Scan the entries below for the word "color". Copy out every line in which it occurs.

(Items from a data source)
********
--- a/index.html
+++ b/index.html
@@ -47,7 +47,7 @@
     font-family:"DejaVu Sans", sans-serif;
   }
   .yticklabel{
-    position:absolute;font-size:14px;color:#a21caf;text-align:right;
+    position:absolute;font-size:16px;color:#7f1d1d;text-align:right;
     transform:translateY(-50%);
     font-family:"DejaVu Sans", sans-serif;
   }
********
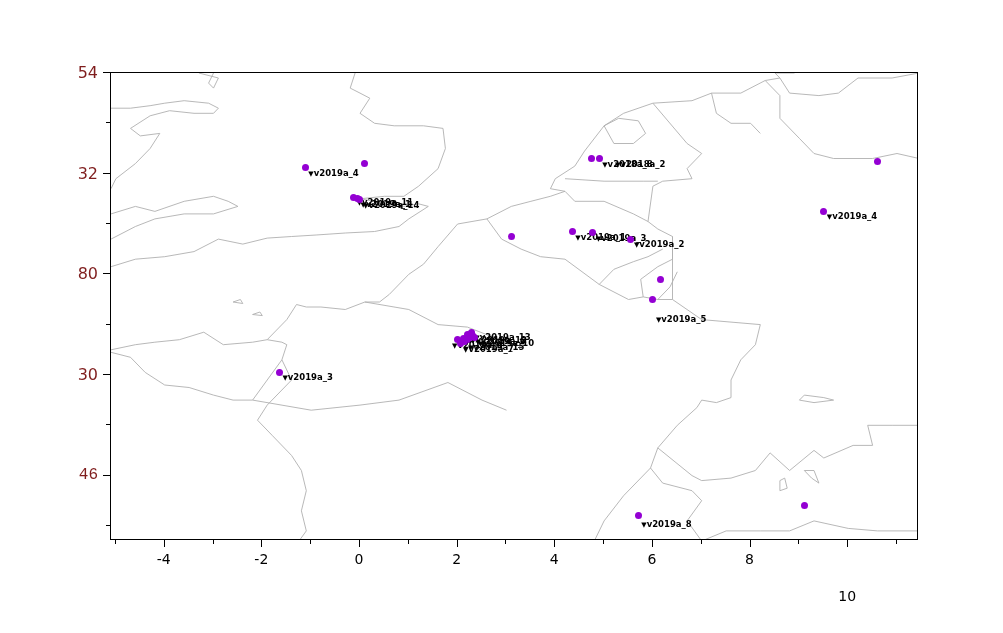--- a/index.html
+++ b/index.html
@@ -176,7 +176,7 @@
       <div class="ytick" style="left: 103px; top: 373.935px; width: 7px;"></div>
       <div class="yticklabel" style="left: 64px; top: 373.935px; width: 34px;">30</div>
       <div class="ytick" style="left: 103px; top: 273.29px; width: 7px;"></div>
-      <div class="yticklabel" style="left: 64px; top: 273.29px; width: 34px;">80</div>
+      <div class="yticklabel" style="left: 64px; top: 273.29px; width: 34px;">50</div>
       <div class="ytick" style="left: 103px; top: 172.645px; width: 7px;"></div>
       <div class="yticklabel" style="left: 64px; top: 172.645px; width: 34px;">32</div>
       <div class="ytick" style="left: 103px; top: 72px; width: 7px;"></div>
********
RESULT FOR THIS EXERCISE:
-    position:absolute;font-size:14px;color:#a21caf;text-align:right;
+    position:absolute;font-size:16px;color:#7f1d1d;text-align:right;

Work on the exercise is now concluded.